PROVIDED RECORDS:
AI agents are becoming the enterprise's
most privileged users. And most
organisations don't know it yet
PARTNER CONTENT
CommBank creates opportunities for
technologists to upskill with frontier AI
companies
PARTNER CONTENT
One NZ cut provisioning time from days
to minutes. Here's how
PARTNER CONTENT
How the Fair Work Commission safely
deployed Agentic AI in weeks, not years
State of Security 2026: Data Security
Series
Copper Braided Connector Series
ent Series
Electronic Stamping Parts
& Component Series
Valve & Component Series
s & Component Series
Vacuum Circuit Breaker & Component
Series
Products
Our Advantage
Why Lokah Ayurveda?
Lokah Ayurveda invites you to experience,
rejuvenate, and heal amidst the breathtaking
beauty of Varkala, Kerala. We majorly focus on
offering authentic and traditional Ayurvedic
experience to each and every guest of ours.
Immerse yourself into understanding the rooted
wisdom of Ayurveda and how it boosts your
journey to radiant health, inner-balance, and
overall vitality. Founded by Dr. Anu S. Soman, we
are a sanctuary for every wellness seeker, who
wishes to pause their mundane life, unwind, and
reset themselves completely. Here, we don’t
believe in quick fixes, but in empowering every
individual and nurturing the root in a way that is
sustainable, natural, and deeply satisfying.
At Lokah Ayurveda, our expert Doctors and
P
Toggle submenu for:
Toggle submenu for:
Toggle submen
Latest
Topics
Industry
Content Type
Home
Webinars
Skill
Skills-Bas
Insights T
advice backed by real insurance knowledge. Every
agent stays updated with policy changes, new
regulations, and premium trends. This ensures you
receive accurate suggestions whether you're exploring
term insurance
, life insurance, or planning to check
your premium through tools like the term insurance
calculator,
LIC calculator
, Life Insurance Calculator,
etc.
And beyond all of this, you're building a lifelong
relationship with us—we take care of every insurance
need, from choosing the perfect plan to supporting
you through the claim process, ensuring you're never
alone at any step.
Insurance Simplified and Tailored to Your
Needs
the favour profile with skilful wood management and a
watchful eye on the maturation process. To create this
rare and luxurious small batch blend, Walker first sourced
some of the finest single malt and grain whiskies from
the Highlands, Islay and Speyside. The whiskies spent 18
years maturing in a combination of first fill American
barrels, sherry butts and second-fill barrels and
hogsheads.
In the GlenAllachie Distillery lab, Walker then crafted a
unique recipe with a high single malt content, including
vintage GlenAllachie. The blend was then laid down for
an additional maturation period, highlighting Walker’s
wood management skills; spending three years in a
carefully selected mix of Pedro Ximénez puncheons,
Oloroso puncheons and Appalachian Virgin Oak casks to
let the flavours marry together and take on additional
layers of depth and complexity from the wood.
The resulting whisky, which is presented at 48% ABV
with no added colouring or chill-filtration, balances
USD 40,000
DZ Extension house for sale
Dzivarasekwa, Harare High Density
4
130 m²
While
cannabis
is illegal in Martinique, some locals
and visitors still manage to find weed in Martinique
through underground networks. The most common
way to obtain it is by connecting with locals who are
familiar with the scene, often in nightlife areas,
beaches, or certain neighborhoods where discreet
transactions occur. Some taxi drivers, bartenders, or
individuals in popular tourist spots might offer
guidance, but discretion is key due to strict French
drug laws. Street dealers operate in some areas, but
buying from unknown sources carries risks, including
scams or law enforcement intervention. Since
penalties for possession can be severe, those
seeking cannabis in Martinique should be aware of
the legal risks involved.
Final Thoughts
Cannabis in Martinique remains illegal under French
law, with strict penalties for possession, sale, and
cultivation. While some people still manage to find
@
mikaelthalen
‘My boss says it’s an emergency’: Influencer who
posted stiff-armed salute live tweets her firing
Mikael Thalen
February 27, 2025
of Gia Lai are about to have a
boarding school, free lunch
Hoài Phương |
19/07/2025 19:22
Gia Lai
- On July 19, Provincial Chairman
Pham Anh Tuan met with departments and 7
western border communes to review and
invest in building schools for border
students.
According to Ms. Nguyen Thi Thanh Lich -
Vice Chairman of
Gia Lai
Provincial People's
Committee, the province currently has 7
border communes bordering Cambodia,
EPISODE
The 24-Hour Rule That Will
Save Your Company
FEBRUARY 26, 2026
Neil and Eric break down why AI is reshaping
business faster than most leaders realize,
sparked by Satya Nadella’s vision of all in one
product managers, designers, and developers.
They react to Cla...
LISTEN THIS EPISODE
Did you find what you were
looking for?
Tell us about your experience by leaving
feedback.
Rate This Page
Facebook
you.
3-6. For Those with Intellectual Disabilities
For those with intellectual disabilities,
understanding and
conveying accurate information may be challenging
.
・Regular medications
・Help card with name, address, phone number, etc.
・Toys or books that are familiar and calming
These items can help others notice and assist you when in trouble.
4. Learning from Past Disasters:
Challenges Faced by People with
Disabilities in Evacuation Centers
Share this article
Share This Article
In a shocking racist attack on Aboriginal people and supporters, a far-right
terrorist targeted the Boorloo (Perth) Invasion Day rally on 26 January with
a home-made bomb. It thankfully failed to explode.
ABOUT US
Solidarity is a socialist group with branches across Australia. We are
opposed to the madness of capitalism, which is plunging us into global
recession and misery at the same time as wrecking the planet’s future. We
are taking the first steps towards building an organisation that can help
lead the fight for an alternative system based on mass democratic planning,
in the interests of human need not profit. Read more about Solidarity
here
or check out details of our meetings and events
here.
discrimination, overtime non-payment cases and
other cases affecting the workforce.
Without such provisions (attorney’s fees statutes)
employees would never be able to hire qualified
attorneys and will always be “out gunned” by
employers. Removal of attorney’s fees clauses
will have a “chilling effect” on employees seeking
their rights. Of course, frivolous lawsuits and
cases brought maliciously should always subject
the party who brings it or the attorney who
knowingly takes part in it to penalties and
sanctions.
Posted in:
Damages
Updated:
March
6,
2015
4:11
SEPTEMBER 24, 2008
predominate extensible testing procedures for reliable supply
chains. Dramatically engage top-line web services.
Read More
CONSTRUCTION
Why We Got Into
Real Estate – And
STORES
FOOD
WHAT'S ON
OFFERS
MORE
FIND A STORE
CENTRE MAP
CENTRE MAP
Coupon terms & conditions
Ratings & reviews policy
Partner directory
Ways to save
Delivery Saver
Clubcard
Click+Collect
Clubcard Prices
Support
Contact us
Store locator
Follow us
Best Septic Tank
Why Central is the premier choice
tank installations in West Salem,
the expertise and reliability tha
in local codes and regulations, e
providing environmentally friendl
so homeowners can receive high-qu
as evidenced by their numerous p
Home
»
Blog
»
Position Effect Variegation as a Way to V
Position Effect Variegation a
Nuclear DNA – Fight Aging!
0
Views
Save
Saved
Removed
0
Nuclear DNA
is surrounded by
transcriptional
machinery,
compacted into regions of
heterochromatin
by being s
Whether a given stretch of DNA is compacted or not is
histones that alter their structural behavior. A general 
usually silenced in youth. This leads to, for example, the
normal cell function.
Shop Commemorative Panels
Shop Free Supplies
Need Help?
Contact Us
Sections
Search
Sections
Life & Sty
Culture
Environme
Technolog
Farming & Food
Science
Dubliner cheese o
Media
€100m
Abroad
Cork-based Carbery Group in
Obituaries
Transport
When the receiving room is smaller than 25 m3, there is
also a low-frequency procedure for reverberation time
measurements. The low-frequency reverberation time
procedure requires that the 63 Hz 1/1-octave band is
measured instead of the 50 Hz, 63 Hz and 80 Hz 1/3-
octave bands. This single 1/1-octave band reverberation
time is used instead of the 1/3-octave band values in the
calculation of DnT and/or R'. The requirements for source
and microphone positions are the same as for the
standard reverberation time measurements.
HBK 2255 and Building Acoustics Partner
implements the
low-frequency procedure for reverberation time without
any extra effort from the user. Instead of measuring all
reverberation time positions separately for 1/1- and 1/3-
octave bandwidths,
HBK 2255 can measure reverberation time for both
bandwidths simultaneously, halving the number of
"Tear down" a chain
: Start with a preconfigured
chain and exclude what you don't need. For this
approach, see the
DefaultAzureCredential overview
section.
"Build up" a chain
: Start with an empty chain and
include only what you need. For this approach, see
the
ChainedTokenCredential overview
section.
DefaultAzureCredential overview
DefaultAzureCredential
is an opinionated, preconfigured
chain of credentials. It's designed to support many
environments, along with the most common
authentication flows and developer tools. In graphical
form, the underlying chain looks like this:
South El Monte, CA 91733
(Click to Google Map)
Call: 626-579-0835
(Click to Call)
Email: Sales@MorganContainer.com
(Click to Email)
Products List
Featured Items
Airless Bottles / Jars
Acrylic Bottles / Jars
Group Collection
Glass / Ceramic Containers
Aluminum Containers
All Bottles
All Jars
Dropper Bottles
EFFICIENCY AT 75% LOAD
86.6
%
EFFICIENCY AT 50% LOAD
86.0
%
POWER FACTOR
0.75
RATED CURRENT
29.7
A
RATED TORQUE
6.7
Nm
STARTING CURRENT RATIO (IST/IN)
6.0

TO-DO ITEM: Set the entries down again exactly, beginning with their first line and ending with the line that contains "advice backed by"; omit all other lines.

ANSWER SECTION:
AI agents are becoming the enterprise's
most privileged users. And most
organisations don't know it yet
PARTNER CONTENT
CommBank creates opportunities for
technologists to upskill with frontier AI
companies
PARTNER CONTENT
One NZ cut provisioning time from days
to minutes. Here's how
PARTNER CONTENT
How the Fair Work Commission safely
deployed Agentic AI in weeks, not years
State of Security 2026: Data Security
Series
Copper Braided Connector Series
ent Series
Electronic Stamping Parts
& Component Series
Valve & Component Series
s & Component Series
Vacuum Circuit Breaker & Component
Series
Products
Our Advantage
Why Lokah Ayurveda?
Lokah Ayurveda invites you to experience,
rejuvenate, and heal amidst the breathtaking
beauty of Varkala, Kerala. We majorly focus on
offering authentic and traditional Ayurvedic
experience to each and every guest of ours.
Immerse yourself into understanding the rooted
wisdom of Ayurveda and how it boosts your
journey to radiant health, inner-balance, and
overall vitality. Founded by Dr. Anu S. Soman, we
are a sanctuary for every wellness seeker, who
wishes to pause their mundane life, unwind, and
reset themselves completely. Here, we don’t
believe in quick fixes, but in empowering every
individual and nurturing the root in a way that is
sustainable, natural, and deeply satisfying.
At Lokah Ayurveda, our expert Doctors and
P
Toggle submenu for:
Toggle submenu for:
Toggle submen
Latest
Topics
Industry
Content Type
Home
Webinars
Skill
Skills-Bas
Insights T
advice backed by real insurance knowledge. Every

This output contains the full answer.